> **ASSIGNED TASK**: Where "BoardOutline" appears in a line of the entries below, that line should be copied.

═══ RAW DATA

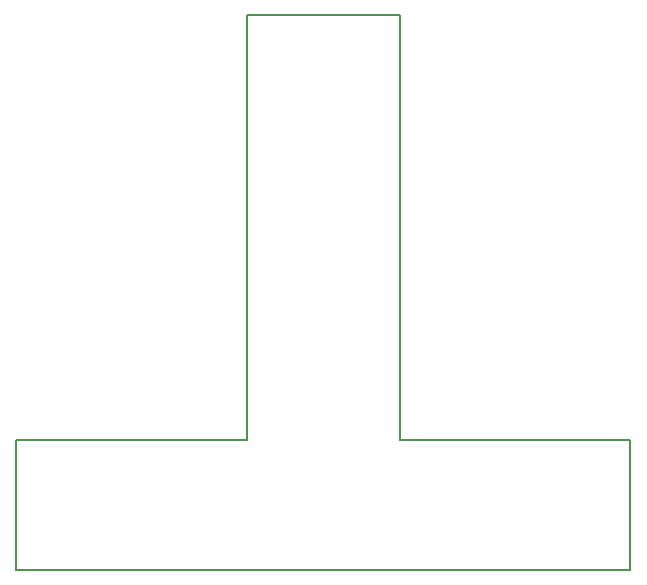
<source format=gbr>
G04 DipTrace 3.0.0.0*
G04 BoardOutline.gbr*
%MOIN*%
G04 #@! TF.FileFunction,Profile*
G04 #@! TF.Part,Single*
%ADD11C,0.006*%
%FSLAX26Y26*%
G04*
G70*
G90*
G75*
G01*
G04 BoardOutline*
%LPD*%
X393701Y393701D2*
D11*
X2440945D1*
Y826772D1*
X1673229D1*
Y2244095D1*
X1161418D1*
Y826772D1*
X393701D1*
Y393701D1*
M02*

</source>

══════

> **WORKED SOLUTION**:
G04 BoardOutline.gbr*
G04 BoardOutline*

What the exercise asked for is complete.